叶いもしない恋をして、性的指向が自分と違う人を好きになるというのは大変労力のいること。できれば、避けたい。でも簡単に自分の感情から逃げられるほど恋愛って単純なものじゃないですよね。仮に私のことを異性愛者の男性が愛してくれたとしても、やっぱり応えることができない。異性が恋愛対象ではないから。

 

あの頃、私が恋をしていた先輩は


それと同じような気持ちで私のカムアウトを聞いていたんだろうな。そして一生、性的指向が違う彼女らとは分かり合えないの。正確には今のパートナーと私も違うけれど、重なる部分は、ある。パートナーとの出会いは奇跡だな。私のことを好きになってくれて、ありがとう。今さらだけど、この奇跡に感謝したい。

好きになった人に、好きになってもらえるということ。その奇跡に感謝するような結婚式がしてみたい。結婚をして、幸せな家庭を築いて、おばあちゃんになったときにもやっぱりパートナーと一緒にいられる毎日に感謝していたい。

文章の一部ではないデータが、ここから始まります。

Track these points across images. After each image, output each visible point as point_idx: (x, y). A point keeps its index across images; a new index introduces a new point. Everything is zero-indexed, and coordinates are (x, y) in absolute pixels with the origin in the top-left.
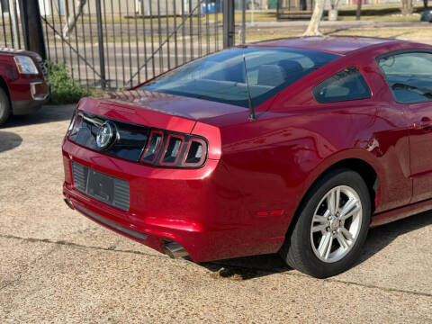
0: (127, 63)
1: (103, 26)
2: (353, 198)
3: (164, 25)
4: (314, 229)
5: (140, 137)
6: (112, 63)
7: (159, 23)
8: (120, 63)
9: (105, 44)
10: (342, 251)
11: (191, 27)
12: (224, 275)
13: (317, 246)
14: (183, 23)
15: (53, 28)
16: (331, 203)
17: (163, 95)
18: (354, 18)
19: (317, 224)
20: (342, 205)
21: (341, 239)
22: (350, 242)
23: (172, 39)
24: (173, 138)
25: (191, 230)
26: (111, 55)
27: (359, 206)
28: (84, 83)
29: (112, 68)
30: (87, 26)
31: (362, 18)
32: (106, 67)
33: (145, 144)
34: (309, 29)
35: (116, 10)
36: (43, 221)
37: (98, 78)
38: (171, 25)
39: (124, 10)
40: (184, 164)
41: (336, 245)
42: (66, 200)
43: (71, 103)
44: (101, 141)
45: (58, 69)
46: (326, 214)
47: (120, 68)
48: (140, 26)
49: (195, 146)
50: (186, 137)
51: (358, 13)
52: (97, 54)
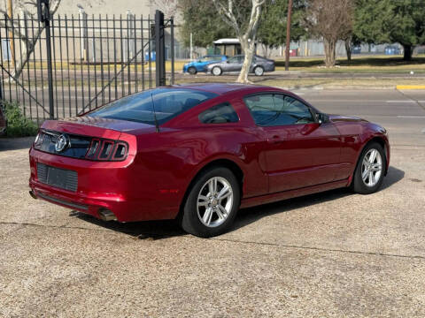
0: (73, 104)
1: (53, 70)
2: (227, 186)
3: (106, 72)
4: (199, 204)
5: (85, 142)
6: (60, 104)
7: (102, 69)
8: (67, 104)
9: (54, 88)
10: (220, 221)
11: (129, 74)
12: (141, 238)
13: (202, 216)
14: (122, 71)
15: (9, 73)
16: (211, 188)
17: (104, 119)
18: (284, 68)
19: (201, 201)
20: (219, 190)
21: (219, 213)
22: (225, 215)
23: (113, 84)
24: (107, 143)
25: (118, 200)
26: (60, 97)
27: (231, 191)
28: (35, 120)
29: (60, 109)
30: (32, 70)
31: (290, 68)
32: (55, 108)
33: (89, 146)
34: (240, 77)
35: (65, 57)
36: (10, 213)
37: (47, 116)
38: (112, 71)
39: (71, 57)
40: (113, 158)
41: (215, 217)
42: (30, 192)
43: (23, 137)
44: (58, 147)
45: (11, 108)
46: (208, 195)
47: (67, 109)
48: (85, 71)
49: (121, 147)
50: (116, 142)
51: (287, 65)
52: (47, 97)
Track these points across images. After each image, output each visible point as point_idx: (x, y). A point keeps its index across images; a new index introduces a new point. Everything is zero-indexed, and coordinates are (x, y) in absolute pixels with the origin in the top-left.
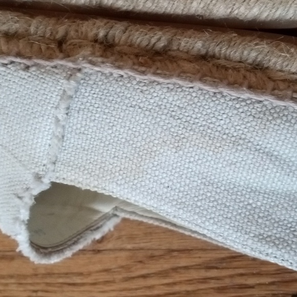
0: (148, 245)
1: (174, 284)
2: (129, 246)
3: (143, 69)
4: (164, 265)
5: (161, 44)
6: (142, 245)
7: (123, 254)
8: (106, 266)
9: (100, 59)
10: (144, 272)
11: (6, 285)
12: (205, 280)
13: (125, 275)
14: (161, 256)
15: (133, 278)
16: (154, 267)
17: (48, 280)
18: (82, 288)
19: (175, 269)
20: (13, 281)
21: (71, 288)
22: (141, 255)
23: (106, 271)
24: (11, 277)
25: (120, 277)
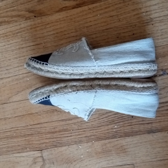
0: (102, 112)
1: (109, 119)
2: (98, 113)
3: (107, 89)
4: (106, 115)
5: (108, 84)
6: (101, 112)
7: (97, 115)
8: (94, 118)
9: (100, 89)
10: (102, 118)
11: (71, 125)
12: (115, 117)
13: (98, 119)
14: (105, 114)
15: (100, 119)
16: (104, 116)
17: (81, 123)
18: (89, 123)
19: (109, 116)
20: (73, 124)
21: (87, 123)
22: (101, 114)
23: (94, 119)
24: (72, 124)
25: (97, 119)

今日、目にしてしまったそれは、私の好きだった先輩ではなくて、知らない女の人みたいだった。あの頃とはずいぶん雰囲気も変わり、普通の、イマドキの、アラサー主婦。私が目にしたそれが過去に彼女が望んでいた幸せなら、言うことはない。身の焦げるような恋愛をして、産みたかった年齢で子どもを産んで、子育ての様子をFacebookにあげ、自分の夢に向かって突き進んでいく。周りがその熱意に答えて背中を押してくれるのであろう、あの先輩のキラキラした毎日。

そんな夢を語っていたあなたの隣で、過去にうんうん、と従順に聞いていた後輩は、あなたのそばにはもういないね。後輩の私は自分がレズビアンだと気付いた日から、あなたの色恋話、結婚、出産計画の話を聞くのがしんどかったよ。あなたにカムアウトした後も、私がかつてあなたを好きだったこと、恋愛対象は女性であることなんて聞かなかったことのような態度でそれは続きましたね。

「レズの後輩が私のことを好きだった=なんでも言うことを聞いてくれるだろう」という考えだったのかは知りませんが、仕事の手伝いに呼んだり、所用の足に車を出せとパシられたり。いつも急に呼ばれるせいで私のプライベートな時間は、あの人の前では無いも同然だった。過去に私があなたに恋愛感情を持っていたが故に、自分は私にとって今でも特別なんだとでも思われていたのかしら。


いずれ、私はもしかしたら職場であなたの子どもを預かるようになるかもしれない。そのときに私が今のパートナーと家族になり、幸せに過ごしているのを見てあなたはどう思うか、何も思わないのか知らないけれど。それでもそのときに、なぜあのときあの子の勇気を無視してしまったんだろうと思ってもらえるぐらいに、私なりの幸せを手にしていたい。選択すれば結婚も離婚も妊娠も出産も堕胎もできてしまう異性愛者のあなた達とは違う、私達なりの幸せを。

Facebookで「恋愛対象は男性」なんてことまで公開しているのは、私のカムアウトと関係があるのではないかと勘ぐってしまう。ま、いんだけどね。私も先ほどはっきりと言ったように自分の恋愛対象を公表するのは余計な失恋を回避できますものね。

なんにせよ、あの人が私のカムアウトを真剣に受け取ってくれて、それでもアンタは大事な後輩だよ、と言ってくれたのなら……喜んで結婚式にも出席したのに。